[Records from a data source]
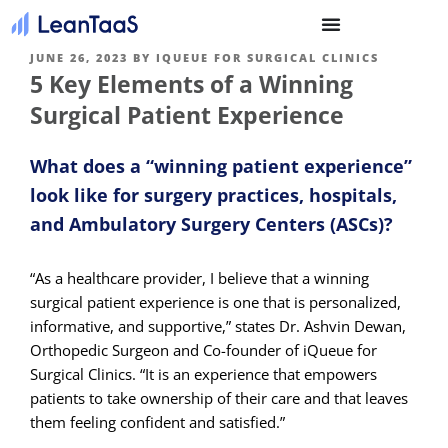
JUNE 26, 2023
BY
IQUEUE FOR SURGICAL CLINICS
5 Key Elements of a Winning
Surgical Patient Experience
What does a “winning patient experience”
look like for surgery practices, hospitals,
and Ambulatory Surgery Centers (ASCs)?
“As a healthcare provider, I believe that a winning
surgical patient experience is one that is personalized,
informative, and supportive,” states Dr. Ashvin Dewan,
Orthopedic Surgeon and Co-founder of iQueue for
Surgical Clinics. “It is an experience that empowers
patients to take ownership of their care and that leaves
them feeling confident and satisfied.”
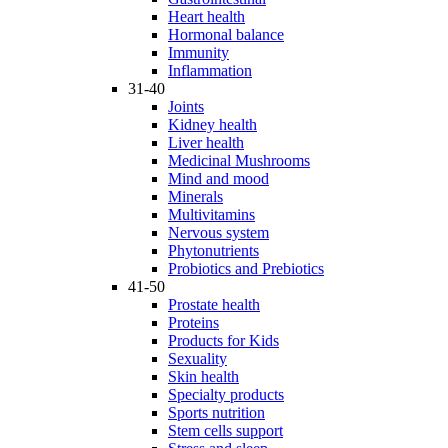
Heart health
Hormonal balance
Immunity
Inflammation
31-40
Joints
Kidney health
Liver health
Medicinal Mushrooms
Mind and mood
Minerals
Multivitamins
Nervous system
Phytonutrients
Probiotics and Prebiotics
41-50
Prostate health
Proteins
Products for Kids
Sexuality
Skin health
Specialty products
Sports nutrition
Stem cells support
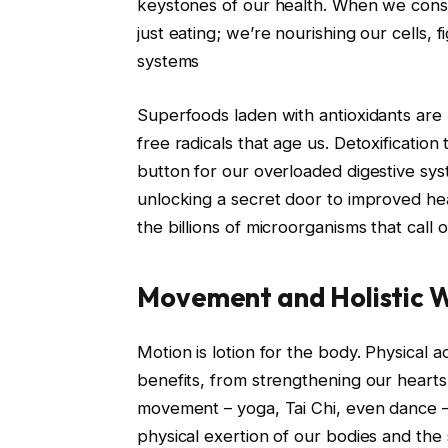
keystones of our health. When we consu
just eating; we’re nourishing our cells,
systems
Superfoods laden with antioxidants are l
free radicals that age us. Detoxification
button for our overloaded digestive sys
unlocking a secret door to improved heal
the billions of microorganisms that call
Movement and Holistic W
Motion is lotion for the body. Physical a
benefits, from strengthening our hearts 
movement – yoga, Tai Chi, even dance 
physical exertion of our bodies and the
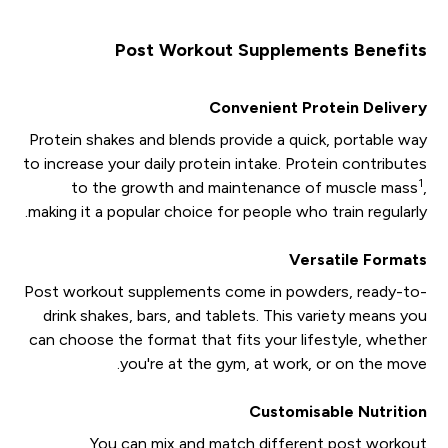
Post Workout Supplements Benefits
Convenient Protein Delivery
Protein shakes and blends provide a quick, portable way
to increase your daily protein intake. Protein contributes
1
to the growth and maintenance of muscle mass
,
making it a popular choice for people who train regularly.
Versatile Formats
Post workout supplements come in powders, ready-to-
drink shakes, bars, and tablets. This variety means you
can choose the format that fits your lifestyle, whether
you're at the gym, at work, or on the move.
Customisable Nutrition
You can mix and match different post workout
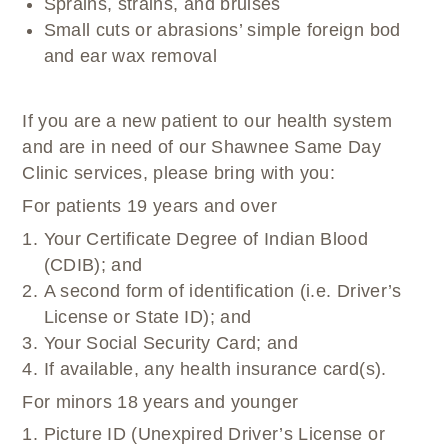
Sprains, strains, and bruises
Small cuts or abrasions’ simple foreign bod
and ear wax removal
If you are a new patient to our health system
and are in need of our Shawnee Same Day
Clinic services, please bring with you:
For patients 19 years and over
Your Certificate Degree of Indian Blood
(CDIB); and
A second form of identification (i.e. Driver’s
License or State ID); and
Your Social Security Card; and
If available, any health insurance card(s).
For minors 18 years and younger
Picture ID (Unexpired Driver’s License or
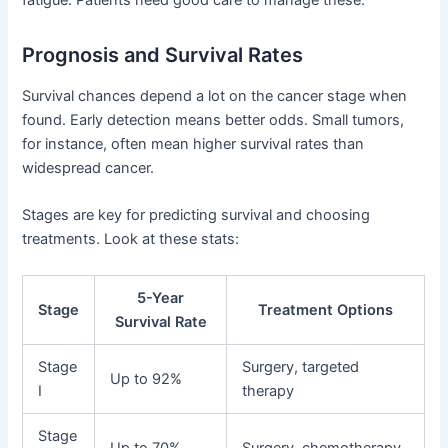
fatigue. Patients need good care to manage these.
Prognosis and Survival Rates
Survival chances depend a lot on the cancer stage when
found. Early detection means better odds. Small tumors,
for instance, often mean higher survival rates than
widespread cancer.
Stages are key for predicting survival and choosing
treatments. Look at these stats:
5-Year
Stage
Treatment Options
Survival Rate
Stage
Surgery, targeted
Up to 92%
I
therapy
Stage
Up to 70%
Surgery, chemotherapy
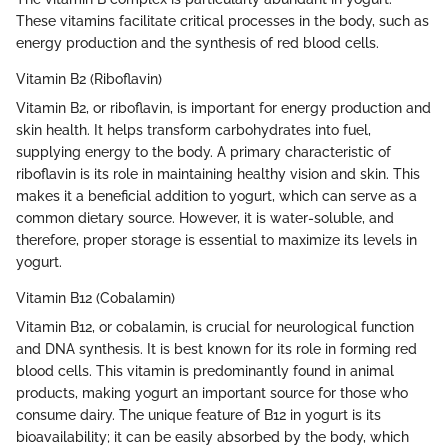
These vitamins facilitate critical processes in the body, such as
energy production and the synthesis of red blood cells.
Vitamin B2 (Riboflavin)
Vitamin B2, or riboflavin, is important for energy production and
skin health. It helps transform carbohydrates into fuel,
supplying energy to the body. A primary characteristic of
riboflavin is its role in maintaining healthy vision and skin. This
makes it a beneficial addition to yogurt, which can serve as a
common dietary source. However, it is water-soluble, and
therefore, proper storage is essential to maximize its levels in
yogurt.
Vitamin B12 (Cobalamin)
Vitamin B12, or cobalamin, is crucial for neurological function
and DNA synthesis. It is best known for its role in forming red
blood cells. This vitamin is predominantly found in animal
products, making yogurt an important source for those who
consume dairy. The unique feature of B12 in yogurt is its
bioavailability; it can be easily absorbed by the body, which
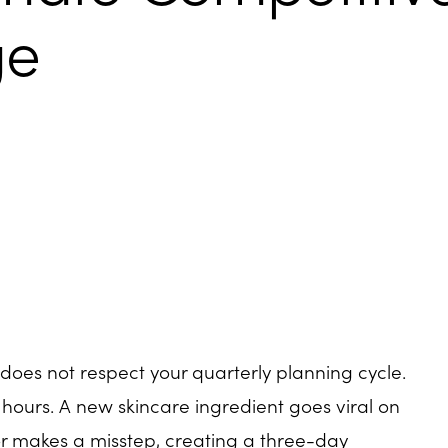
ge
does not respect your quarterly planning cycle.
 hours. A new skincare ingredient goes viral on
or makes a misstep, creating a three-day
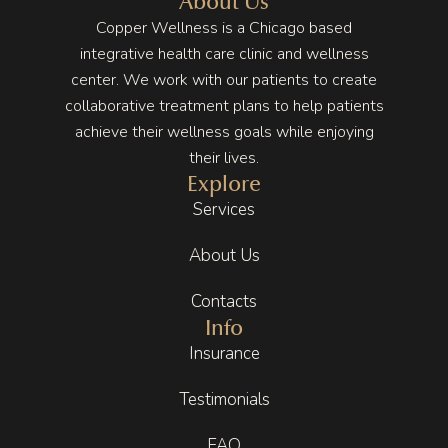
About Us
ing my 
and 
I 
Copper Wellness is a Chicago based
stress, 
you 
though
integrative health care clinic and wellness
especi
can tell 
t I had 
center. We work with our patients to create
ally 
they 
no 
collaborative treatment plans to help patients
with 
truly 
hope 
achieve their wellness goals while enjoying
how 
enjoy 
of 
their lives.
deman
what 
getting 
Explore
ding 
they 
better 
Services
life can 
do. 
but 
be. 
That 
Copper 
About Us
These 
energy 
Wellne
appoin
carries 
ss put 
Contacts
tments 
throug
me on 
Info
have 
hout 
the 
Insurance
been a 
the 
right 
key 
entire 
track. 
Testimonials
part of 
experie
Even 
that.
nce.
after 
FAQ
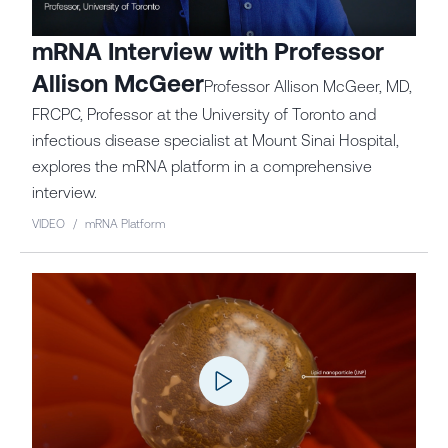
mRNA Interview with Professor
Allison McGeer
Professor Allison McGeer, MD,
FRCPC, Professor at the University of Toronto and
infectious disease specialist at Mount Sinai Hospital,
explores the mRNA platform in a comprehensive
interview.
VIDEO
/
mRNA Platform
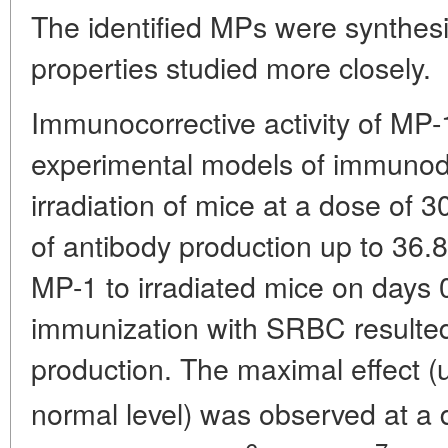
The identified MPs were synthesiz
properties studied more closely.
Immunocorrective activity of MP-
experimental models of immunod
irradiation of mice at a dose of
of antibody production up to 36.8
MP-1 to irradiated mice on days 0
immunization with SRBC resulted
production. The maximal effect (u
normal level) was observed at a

* _Problem statement_
Nothing but the lines above, starting at the line that contains "Prognosis and Survival Rates" and ending at the line that contains "common dietary source.", should be given again, exactly and without the pictures.

* _Solved exercise_
Prognosis and Survival Rates
Survival chances depend a lot on the cancer stage when
found. Early detection means better odds. Small tumors,
for instance, often mean higher survival rates than
widespread cancer.
Stages are key for predicting survival and choosing
treatments. Look at these stats:
5-Year
Stage
Treatment Options
Survival Rate
Stage
Surgery, targeted
Up to 92%
I
therapy
Stage
Up to 70%
Surgery, chemotherapy
These vitamins facilitate critical processes in the body, such as
energy production and the synthesis of red blood cells.
Vitamin B2 (Riboflavin)
Vitamin B2, or riboflavin, is important for energy production and
skin health. It helps transform carbohydrates into fuel,
supplying energy to the body. A primary characteristic of
riboflavin is its role in maintaining healthy vision and skin. This
makes it a beneficial addition to yogurt, which can serve as a
common dietary source. However, it is water-soluble, and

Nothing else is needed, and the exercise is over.